Judge Custis looked at the meek old gentleman closely, sitting at his plate like a lay brother in some monastery or infirmary, indifferent to talk or news or affairs; and the remembrance of what he had been—keen, accumulative, with youthful passions long retained, and the man buoyant under the judge's guard—impressed the Virginian to say to himself:

"What, then, is man! At last old age asserts itself, and bends the brazen temple of his countenance, like Samson, in almost pious remorse. There sits twenty-five years of equity administration; behind it, thirty years of jocund and various life. No newspaper shall ever record it, because none are printed here; he is indifferent to that forgetfulness and to all others, because the springs of life are dry in his body, and he no more enjoys."

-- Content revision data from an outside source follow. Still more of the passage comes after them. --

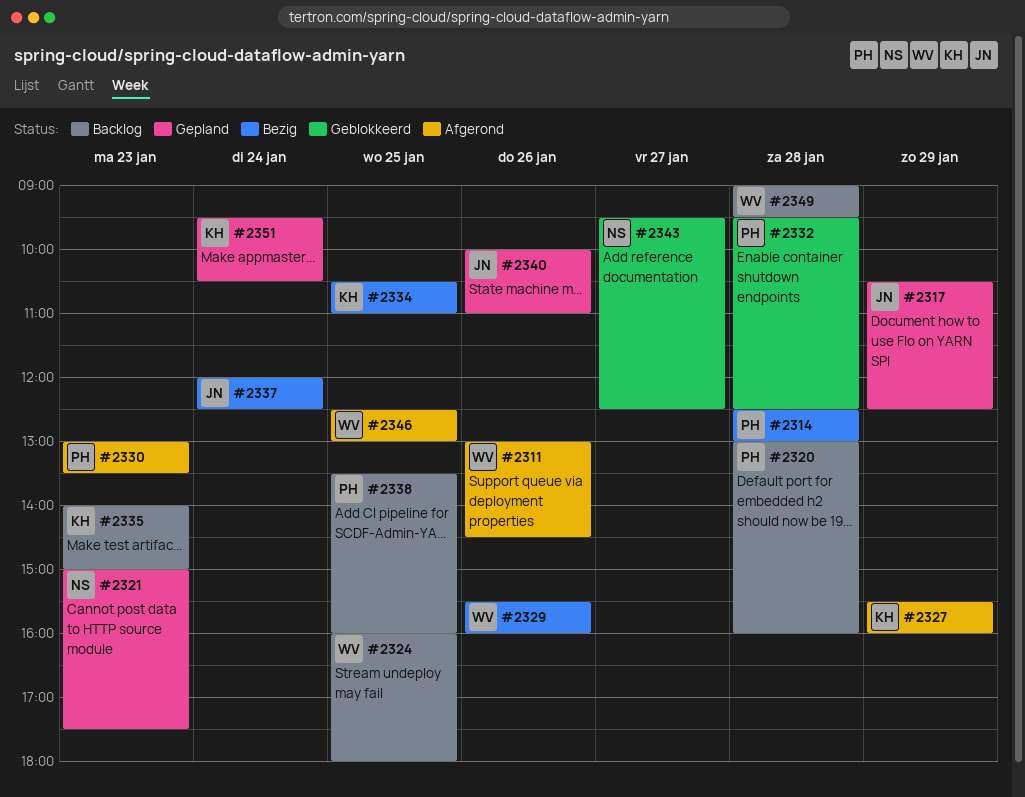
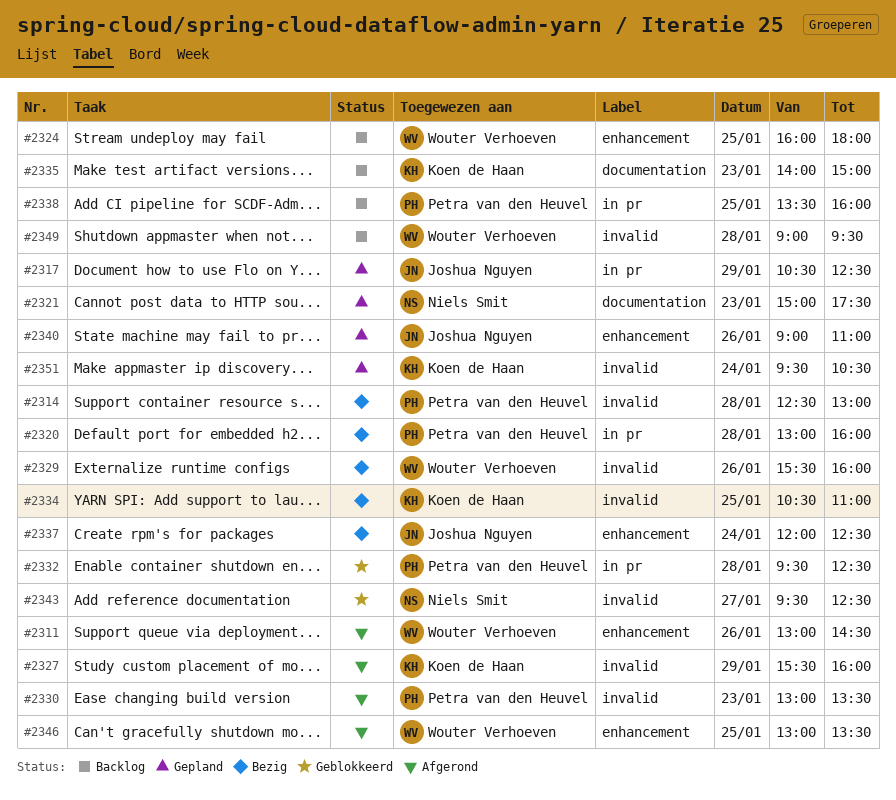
#2320, status: Backlog -> Bezig
#2340, begins: 10:00 -> 09:00
#2346, begins: 12:30 -> 13:00
#2346, ends: 13:00 -> 13:30

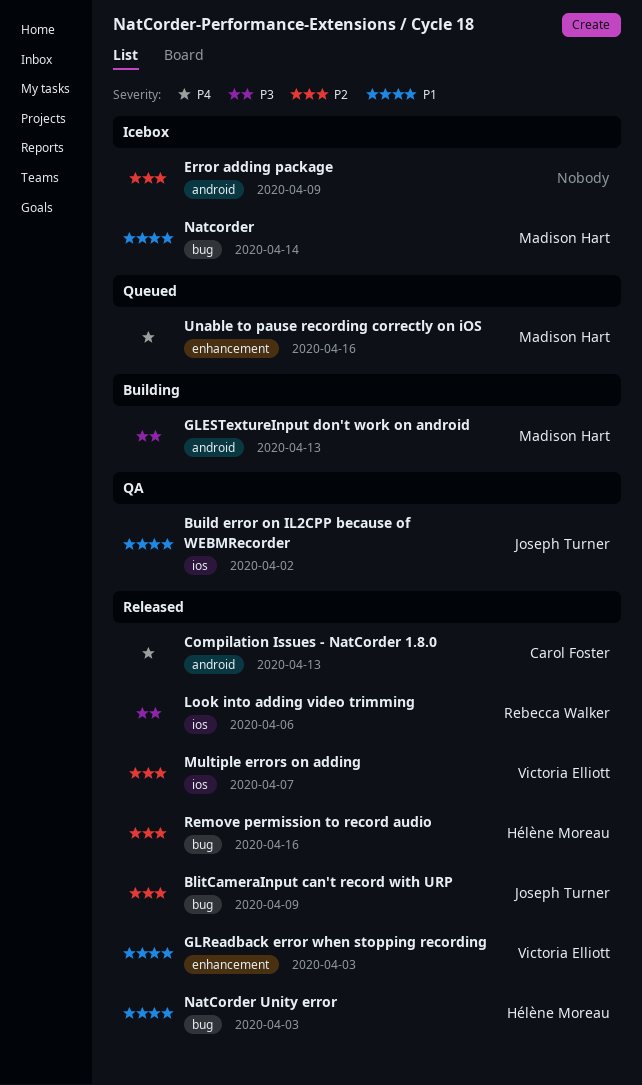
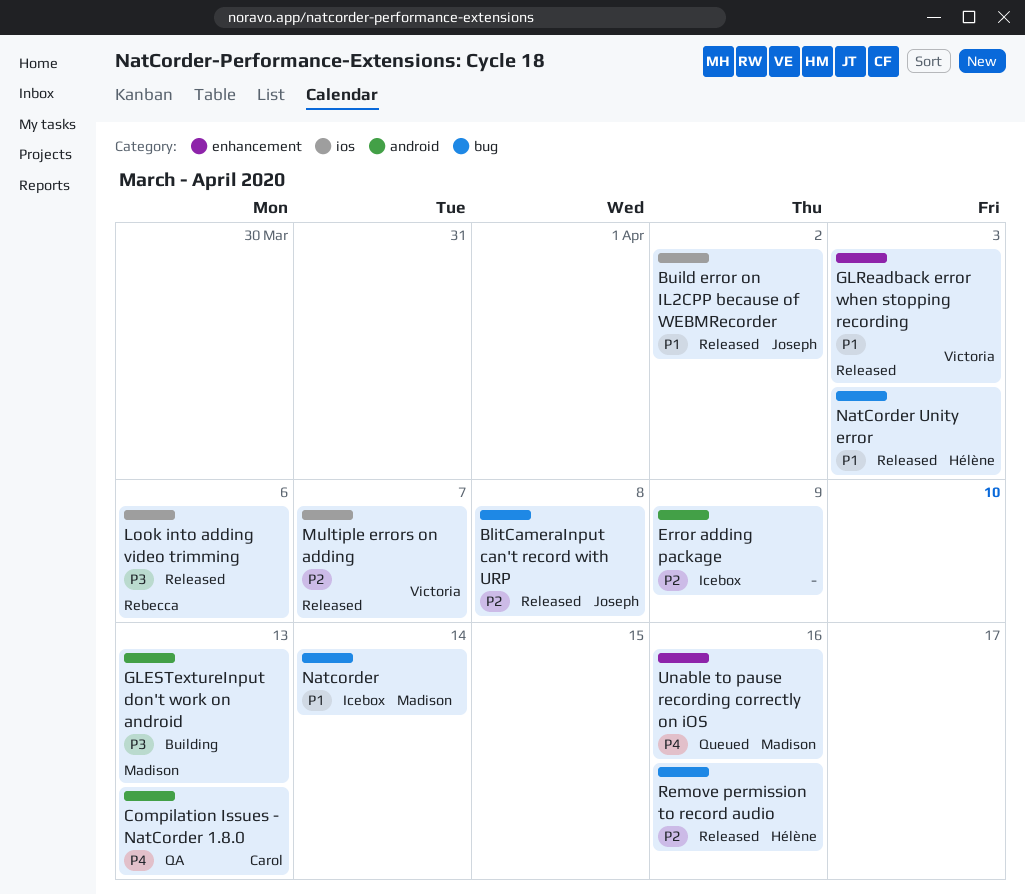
BlitCameraInput can't record with URP, due: Apr 9 -> Apr 8
Build error on IL2CPP because of WEBMRecorder, status: QA -> Released
Compilation Issues - NatCorder 1.8.0, status: Released -> QA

"Are you travelling north, Judge Custis?" the old man asked, for politeness' sake.

"Yes, to Dover."

"There is a seat in my carriage; you are welcome to it."

"I will take it a part of the way, at least, to feel the privilege of your society, Chancellor."

The old man gave a slow, sidewise shake of his head.

"Too late, too late," he said, "to flatter me. I was fond of it once. I have been a flatterer, too."

The Chancellor's black boy was put on the Judge's horse, and the two men, in a plain, country-made, light, square vehicle, turned the court-house corner for the north. As they passed the door they heard the sheriff knock off two slaves to a purchaser, crying:

"Your property, sir, till they are twenty-five years of age."